## [Exercise directions]
Supply the number of lines below containing "North", nothing else.

Extracted records
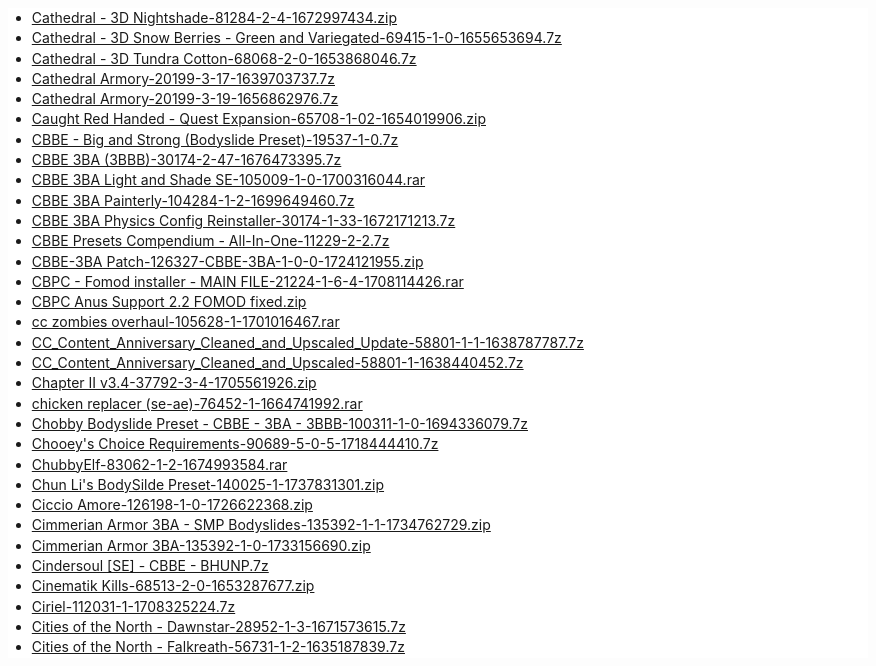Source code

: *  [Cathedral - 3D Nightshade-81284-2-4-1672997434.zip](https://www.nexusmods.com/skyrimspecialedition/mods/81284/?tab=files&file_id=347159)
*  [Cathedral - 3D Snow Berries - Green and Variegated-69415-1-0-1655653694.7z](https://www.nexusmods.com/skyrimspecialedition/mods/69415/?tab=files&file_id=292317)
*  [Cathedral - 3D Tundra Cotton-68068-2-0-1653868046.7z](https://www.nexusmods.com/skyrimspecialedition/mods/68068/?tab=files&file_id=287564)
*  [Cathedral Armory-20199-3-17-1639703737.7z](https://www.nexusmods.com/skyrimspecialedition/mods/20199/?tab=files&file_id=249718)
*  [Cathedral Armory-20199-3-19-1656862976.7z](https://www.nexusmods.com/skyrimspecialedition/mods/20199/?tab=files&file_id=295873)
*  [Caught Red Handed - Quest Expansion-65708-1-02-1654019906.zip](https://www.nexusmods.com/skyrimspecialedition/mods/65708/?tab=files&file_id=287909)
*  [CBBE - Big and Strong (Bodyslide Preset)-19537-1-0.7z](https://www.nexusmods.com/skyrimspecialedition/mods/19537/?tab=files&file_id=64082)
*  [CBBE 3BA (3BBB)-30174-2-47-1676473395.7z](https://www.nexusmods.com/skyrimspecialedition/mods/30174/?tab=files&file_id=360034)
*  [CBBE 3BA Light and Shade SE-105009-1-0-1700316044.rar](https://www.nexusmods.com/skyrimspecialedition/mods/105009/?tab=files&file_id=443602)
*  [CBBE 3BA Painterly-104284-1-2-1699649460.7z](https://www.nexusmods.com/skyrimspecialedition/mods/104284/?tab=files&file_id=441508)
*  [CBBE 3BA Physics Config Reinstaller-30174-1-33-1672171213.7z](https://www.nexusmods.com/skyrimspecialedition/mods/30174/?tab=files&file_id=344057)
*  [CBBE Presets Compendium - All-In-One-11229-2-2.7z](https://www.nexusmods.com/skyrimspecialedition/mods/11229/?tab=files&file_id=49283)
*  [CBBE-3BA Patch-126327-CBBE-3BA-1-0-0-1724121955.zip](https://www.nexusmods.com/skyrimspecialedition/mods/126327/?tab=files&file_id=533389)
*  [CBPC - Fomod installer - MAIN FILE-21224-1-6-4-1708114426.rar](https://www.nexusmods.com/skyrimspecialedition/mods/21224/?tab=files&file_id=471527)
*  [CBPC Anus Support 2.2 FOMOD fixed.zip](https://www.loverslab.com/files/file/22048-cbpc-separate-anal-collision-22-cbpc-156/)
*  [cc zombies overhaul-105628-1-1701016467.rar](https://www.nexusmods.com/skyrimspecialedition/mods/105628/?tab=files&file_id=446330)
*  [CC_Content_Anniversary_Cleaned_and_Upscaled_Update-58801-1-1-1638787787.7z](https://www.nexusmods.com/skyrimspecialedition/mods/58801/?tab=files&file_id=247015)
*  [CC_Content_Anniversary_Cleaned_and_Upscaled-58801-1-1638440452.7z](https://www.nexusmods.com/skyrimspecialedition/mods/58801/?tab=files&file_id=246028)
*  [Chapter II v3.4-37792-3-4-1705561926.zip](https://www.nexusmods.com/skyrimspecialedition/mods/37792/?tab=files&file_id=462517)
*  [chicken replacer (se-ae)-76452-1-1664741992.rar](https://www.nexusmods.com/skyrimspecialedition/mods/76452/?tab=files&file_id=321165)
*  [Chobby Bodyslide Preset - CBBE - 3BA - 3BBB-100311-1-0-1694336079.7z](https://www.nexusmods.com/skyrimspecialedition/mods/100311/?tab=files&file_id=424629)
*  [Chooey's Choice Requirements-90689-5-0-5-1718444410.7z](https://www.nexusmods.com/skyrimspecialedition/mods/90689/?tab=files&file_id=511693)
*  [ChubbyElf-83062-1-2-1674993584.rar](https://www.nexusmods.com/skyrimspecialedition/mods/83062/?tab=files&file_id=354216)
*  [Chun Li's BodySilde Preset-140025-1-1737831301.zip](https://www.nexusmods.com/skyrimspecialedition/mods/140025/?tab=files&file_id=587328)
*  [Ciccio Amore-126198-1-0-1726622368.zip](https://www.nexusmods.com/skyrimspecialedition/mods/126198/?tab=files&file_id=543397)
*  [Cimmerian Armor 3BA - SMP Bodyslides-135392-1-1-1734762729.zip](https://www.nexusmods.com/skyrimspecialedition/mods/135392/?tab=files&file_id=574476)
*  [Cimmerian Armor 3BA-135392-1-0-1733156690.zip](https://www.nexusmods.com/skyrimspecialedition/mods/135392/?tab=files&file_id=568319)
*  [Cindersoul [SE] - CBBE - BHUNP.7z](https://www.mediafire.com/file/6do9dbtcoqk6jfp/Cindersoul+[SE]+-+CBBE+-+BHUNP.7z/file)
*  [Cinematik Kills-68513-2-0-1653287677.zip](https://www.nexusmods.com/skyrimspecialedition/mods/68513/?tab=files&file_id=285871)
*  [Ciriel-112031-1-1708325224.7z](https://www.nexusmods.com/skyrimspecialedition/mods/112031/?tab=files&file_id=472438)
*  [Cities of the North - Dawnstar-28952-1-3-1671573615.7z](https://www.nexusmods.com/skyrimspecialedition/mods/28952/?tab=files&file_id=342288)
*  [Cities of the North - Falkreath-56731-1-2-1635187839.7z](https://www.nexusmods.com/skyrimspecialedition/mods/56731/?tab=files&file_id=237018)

## [Response area]
2